INPUT RECORDS:
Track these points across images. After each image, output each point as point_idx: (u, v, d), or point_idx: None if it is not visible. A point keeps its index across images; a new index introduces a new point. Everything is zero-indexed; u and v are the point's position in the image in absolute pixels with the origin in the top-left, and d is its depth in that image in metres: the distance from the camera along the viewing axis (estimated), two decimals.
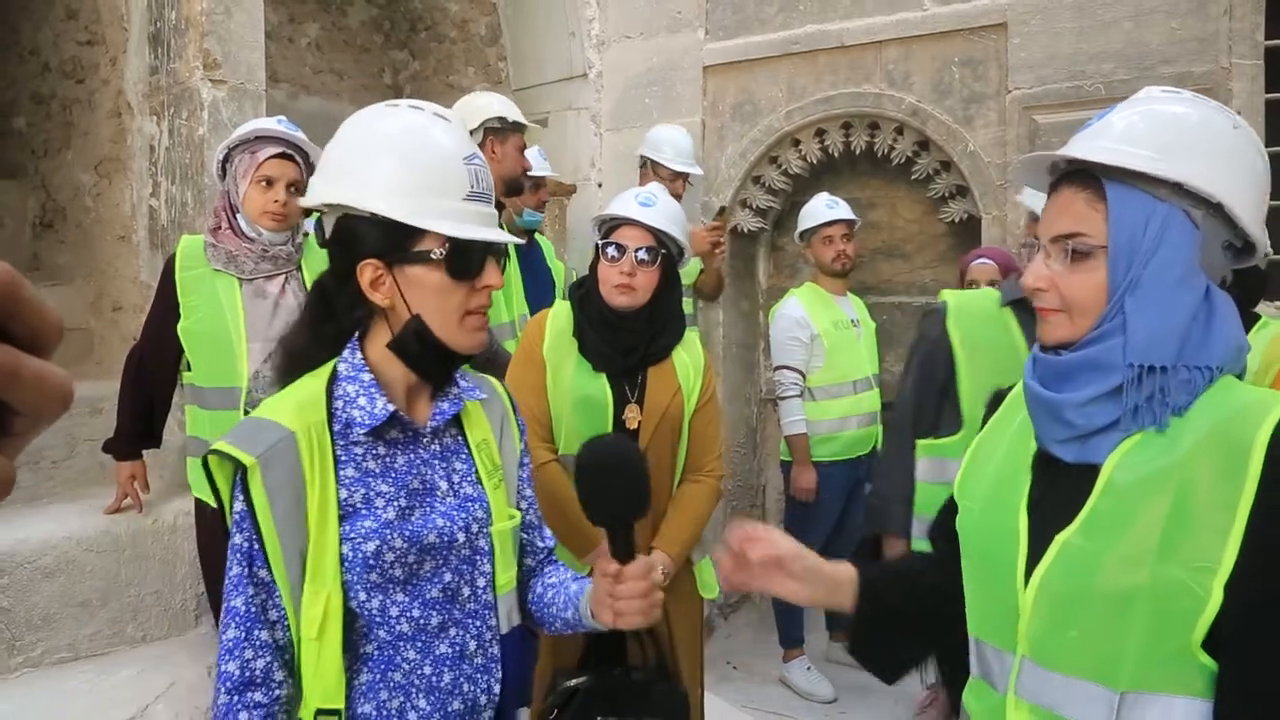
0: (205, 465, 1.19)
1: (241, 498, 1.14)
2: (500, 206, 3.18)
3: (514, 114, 3.11)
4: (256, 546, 1.15)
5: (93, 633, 2.79)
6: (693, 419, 2.20)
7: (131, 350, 2.73)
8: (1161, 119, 1.09)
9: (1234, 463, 0.98)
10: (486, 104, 3.13)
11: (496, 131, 3.08)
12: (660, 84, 4.39)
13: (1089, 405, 1.07)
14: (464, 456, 1.33)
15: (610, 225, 2.18)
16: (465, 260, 1.20)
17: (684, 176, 3.84)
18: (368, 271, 1.19)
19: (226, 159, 2.50)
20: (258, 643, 1.15)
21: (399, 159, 1.19)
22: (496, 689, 1.31)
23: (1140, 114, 1.11)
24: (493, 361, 2.71)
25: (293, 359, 1.28)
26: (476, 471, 1.33)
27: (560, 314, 2.22)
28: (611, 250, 2.13)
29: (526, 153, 3.24)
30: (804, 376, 3.68)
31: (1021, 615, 1.11)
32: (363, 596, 1.20)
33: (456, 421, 1.34)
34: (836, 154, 4.08)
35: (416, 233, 1.18)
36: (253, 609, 1.15)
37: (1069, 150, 1.12)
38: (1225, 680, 0.98)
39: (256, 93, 3.17)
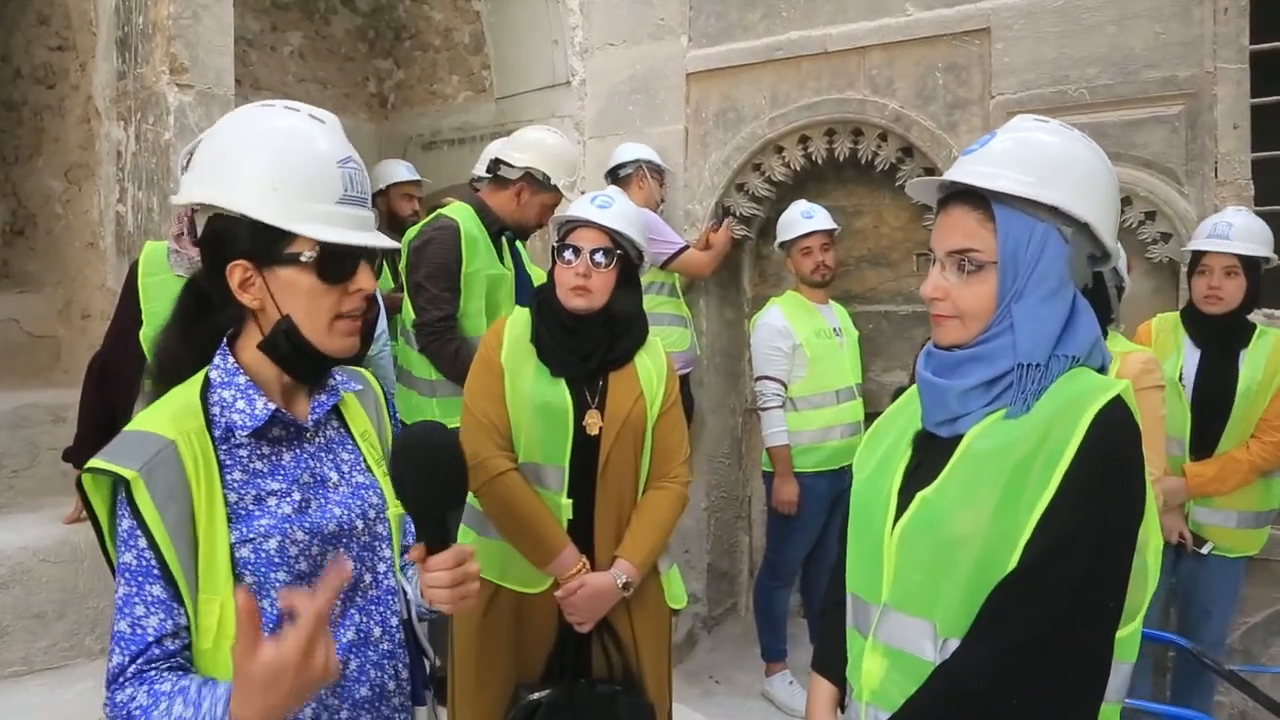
0: (79, 486, 1.15)
1: (128, 514, 1.10)
2: (504, 234, 3.12)
3: (559, 178, 3.04)
4: (151, 561, 1.10)
5: (49, 645, 2.73)
6: (656, 425, 2.15)
7: (93, 357, 2.69)
8: (1033, 145, 1.26)
9: (1065, 434, 1.16)
10: (539, 141, 3.05)
11: (534, 182, 3.03)
12: (644, 91, 4.35)
13: (969, 392, 1.25)
14: (350, 447, 1.33)
15: (567, 228, 2.15)
16: (337, 264, 1.19)
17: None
18: (237, 272, 1.18)
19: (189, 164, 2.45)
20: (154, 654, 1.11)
21: (270, 160, 1.17)
22: (405, 674, 1.32)
23: (1015, 140, 1.28)
24: None
25: (162, 362, 1.25)
26: (365, 460, 1.33)
27: (518, 320, 2.18)
28: (568, 252, 2.09)
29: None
30: (786, 387, 3.61)
31: (885, 564, 1.28)
32: (267, 602, 1.17)
33: (337, 414, 1.35)
34: (820, 161, 4.03)
35: (287, 235, 1.17)
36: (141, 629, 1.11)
37: (961, 176, 1.27)
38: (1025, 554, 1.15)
39: (225, 98, 3.13)
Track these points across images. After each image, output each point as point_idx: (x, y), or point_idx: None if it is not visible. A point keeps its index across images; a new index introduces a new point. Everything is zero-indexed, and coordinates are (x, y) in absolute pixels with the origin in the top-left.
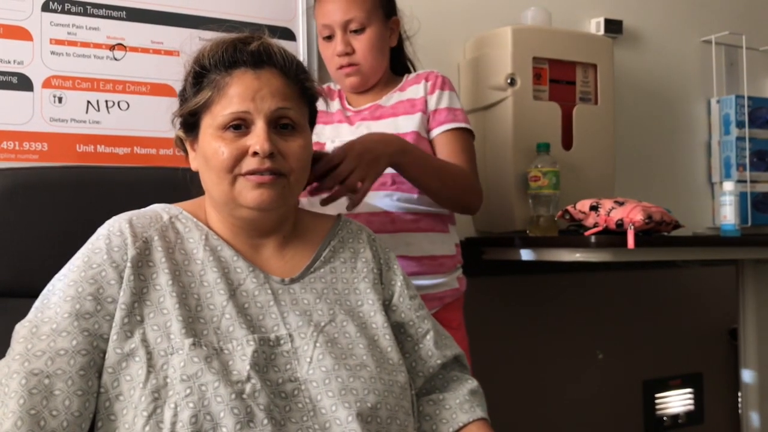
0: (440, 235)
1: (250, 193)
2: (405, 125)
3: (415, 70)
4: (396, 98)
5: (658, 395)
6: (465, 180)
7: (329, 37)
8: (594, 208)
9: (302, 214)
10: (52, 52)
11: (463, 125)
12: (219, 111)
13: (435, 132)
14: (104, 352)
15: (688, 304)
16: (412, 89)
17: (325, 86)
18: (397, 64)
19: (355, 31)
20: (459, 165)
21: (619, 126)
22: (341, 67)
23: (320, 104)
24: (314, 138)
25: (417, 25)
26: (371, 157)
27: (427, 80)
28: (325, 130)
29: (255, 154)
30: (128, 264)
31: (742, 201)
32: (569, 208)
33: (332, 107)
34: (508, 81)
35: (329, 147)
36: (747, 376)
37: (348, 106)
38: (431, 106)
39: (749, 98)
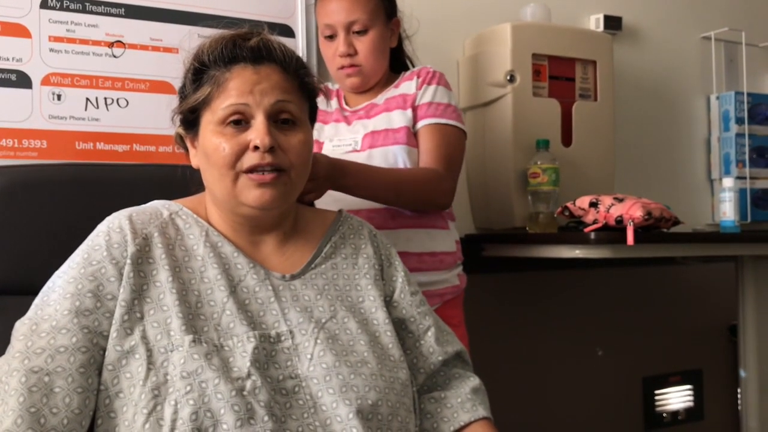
0: (440, 231)
1: (251, 192)
2: (398, 120)
3: (413, 68)
4: (389, 94)
5: (657, 392)
6: (425, 183)
7: (331, 37)
8: (593, 204)
9: (303, 209)
10: (51, 50)
11: (442, 120)
12: (218, 106)
13: (416, 127)
14: (104, 349)
15: (687, 300)
16: (405, 85)
17: (322, 86)
18: (396, 63)
19: (358, 33)
20: (422, 167)
21: (619, 122)
22: (342, 68)
23: (321, 102)
24: (314, 135)
25: (416, 24)
26: (317, 184)
27: (419, 76)
28: (325, 128)
29: (256, 148)
30: (128, 261)
31: (742, 197)
32: (569, 204)
33: (331, 106)
34: (508, 78)
35: (328, 146)
36: (747, 372)
37: (345, 106)
38: (417, 100)
39: (749, 94)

PROBLEM: In the records above, find each line holding "After" and copy it.

RESULT OF THE TASK:
Track these points across images. After each image, output each point as point_idx: (u, v, d), or point_idx: None if it is not visible. A point keeps its index across images; a new index introduces a new point. Everything is zero-indexed; u and v are the point's position in the image in absolute pixels with the origin in the top-left, and d is its depth in that image in metres: the distance from the camera along the viewing axis (estimated), two decimals.
Track these points across images. After each image, output each point as point_idx: (x, y), or point_idx: None if it is not visible. A point keeps its index across images; a new index introduces a new point. Everything is zero-indexed, and coordinates are (x, y) in absolute pixels with the origin in the top-left.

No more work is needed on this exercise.